◆ Exercise goal
Copy each entry below exactly. No images.

::: Available data

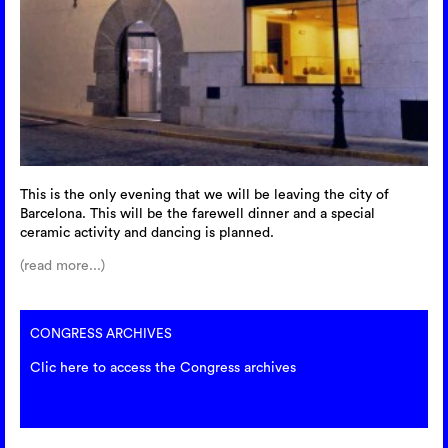
This is the only evening that we will be leaving the city of
Barcelona. This will be the farewell dinner and a special
ceramic activity and dancing is planned.
(read more...)
CONGRESS ARCHIVES
Clic here to access the Congress archives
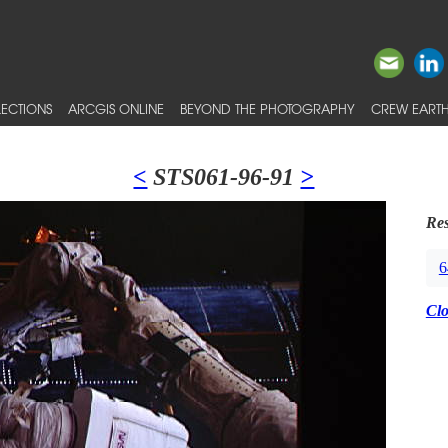
ECTIONS
ARCGIS ONLINE
BEYOND THE PHOTOGRAPHY
CREW EARTH
<
STS061-96-91
>
Res
6
Cl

::::::

◆ Response for this exercise
This is the only evening that we will be leaving the city of
Barcelona. This will be the farewell dinner and a special
ceramic activity and dancing is planned.
(read more...)
CONGRESS ARCHIVES
Clic here to access the Congress archives
ECTIONS
ARCGIS ONLINE
BEYOND THE PHOTOGRAPHY
CREW EARTH
<
STS061-96-91
>
Res
6
Cl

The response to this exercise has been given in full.